Recurrence relation for sum of powers of roots of a cubic equation.

Question

Let $f(x) = x^3 −s_1x^2 +s_2x−s_3 = (x−α)(x−β)(x−γ) ∈ \mathbb{Q}[x]$ where $α, β, γ ∈ \mathbb{C}$. Denoting $σ_i = α^ i +β^ i +γ^ i$ for $i ≥ 0$, show that $σ_0 = 3, σ_1 = s_1$ and $σ_2 = s^2_1 −2s-2.$

Show further that $σ_r = s_1σ_{r−1} − s_2σ_{r−2} + s_3σ_{r−3}$ for $r \geq 3$.

It was easy enough to get the results for $σ_0,σ_1$ and $σ_2$, but I'm struggling to see how I can get the further result. Presumably it's by induction but I can't even get the base case of $r=3$, never mind the next step.

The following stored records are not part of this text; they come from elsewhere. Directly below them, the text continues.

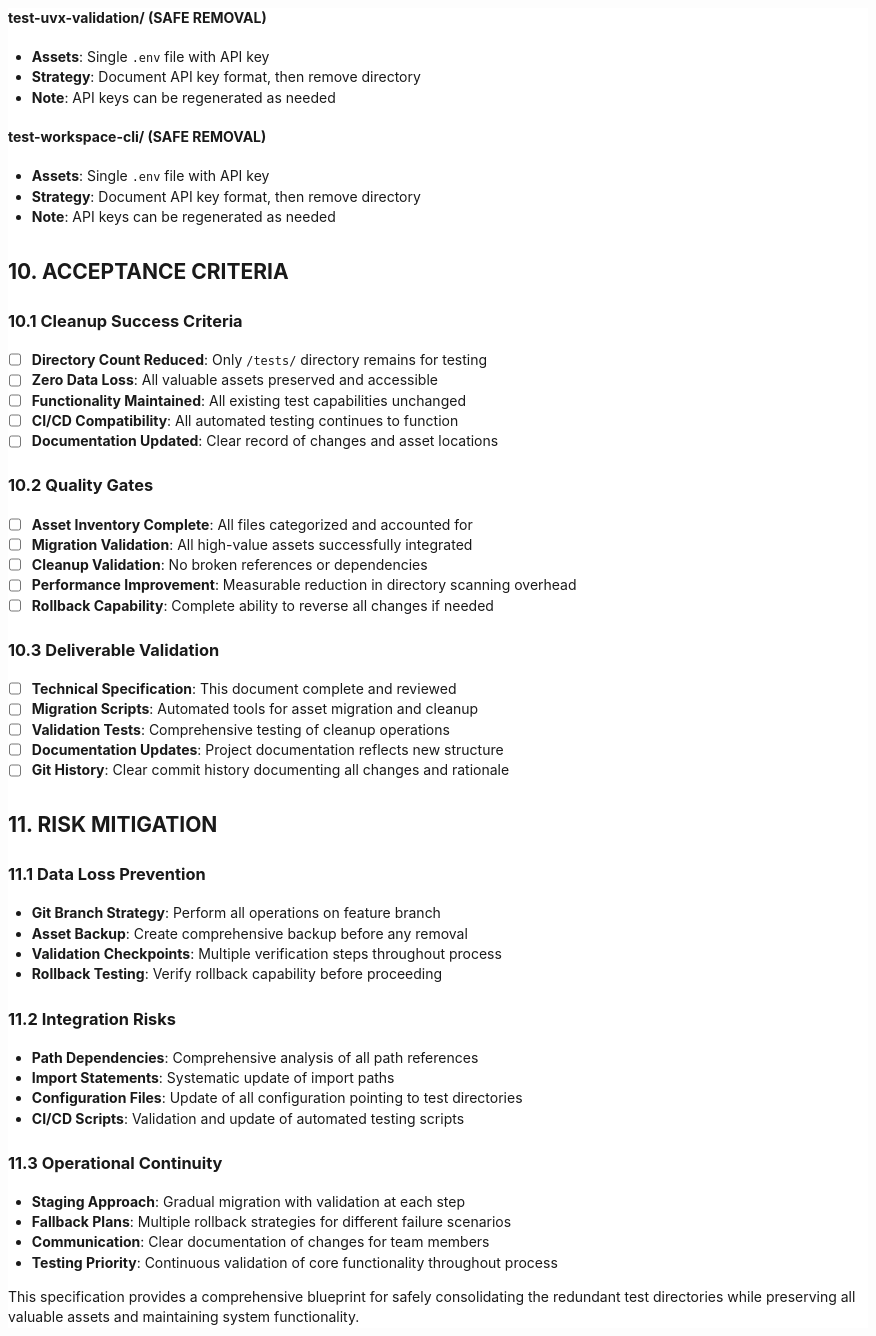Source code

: #### **test-uvx-validation/** (SAFE REMOVAL)
- **Assets**: Single `.env` file with API key
- **Strategy**: Document API key format, then remove directory
- **Note**: API keys can be regenerated as needed

#### **test-workspace-cli/** (SAFE REMOVAL)
- **Assets**: Single `.env` file with API key  
- **Strategy**: Document API key format, then remove directory
- **Note**: API keys can be regenerated as needed

## 10. ACCEPTANCE CRITERIA

### 10.1 Cleanup Success Criteria
- [ ] **Directory Count Reduced**: Only `/tests/` directory remains for testing
- [ ] **Zero Data Loss**: All valuable assets preserved and accessible
- [ ] **Functionality Maintained**: All existing test capabilities unchanged
- [ ] **CI/CD Compatibility**: All automated testing continues to function
- [ ] **Documentation Updated**: Clear record of changes and asset locations

### 10.2 Quality Gates
- [ ] **Asset Inventory Complete**: All files categorized and accounted for
- [ ] **Migration Validation**: All high-value assets successfully integrated
- [ ] **Cleanup Validation**: No broken references or dependencies
- [ ] **Performance Improvement**: Measurable reduction in directory scanning overhead
- [ ] **Rollback Capability**: Complete ability to reverse all changes if needed

### 10.3 Deliverable Validation
- [ ] **Technical Specification**: This document complete and reviewed
- [ ] **Migration Scripts**: Automated tools for asset migration and cleanup
- [ ] **Validation Tests**: Comprehensive testing of cleanup operations
- [ ] **Documentation Updates**: Project documentation reflects new structure
- [ ] **Git History**: Clear commit history documenting all changes and rationale

## 11. RISK MITIGATION

### 11.1 Data Loss Prevention
- **Git Branch Strategy**: Perform all operations on feature branch
- **Asset Backup**: Create comprehensive backup before any removal
- **Validation Checkpoints**: Multiple verification steps throughout process
- **Rollback Testing**: Verify rollback capability before proceeding

### 11.2 Integration Risks
- **Path Dependencies**: Comprehensive analysis of all path references
- **Import Statements**: Systematic update of import paths
- **Configuration Files**: Update of all configuration pointing to test directories
- **CI/CD Scripts**: Validation and update of automated testing scripts

### 11.3 Operational Continuity
- **Staging Approach**: Gradual migration with validation at each step
- **Fallback Plans**: Multiple rollback strategies for different failure scenarios
- **Communication**: Clear documentation of changes for team members
- **Testing Priority**: Continuous validation of core functionality throughout process

This specification provides a comprehensive blueprint for safely consolidating the redundant test directories while preserving all valuable assets and maintaining system functionality.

Am I missing an obvious trick? Any help would be appreciated.

Answer 1

Just expand $$\begin{align}s_1σ_{r−1} − s_2σ_{r−2} + s_3σ_{r−3}&=(\alpha+\beta+\gamma)(\alpha^{r-1}+\beta^{r-1}+\gamma^{r-1})\\&\quad{}-(\alpha\beta+\alpha\gamma+\beta\gamma)(\alpha^{r-2}+\beta^{r-2}+\gamma^{r-2})\\ &\quad{}+\alpha\beta\gamma(\alpha^{r-3}+\beta^{r-3}+\gamma^{r-3})\\ &=\alpha^r+\beta^r+\gamma^r+(\alpha^{r-1}\beta+\alpha^{r-1}\gamma+\beta^{r-1}\alpha+\cdots)\\ &\quad{}-(\alpha^{r-1}\beta+\alpha^{r-1}\gamma+\cdots)-(\alpha^{r-2}\beta\gamma+\cdots)\\ &\quad{}+\alpha^{r-2}\beta\gamma+\cdots\\&=\alpha^r+\beta^r+\gamma^r\end{align} $$

Answer 2

Recurrence relationship:

$$s_1σ_{k-1} − s_2σ_{k−2} + s_3σ_{k-3}=σ_k \tag{1}$$

can be obtained in a direct, "heuristic" way. Let us start for that from the following identity valid for any root $x$ of the given polynomial :

$$ s_1x^2 − s_2x +s_3 =x^3$$

Multiplying LHS and RHS by $x^{k-3}$, we get:

$$s_1x^{k-1} − s_2x^{k-2} + s_3x^{k-3}=x^{k}.\tag{2}$$

Writing (2) for the different roots $\alpha, \beta, \gamma$ and summing up these 3 equations, one gets (1).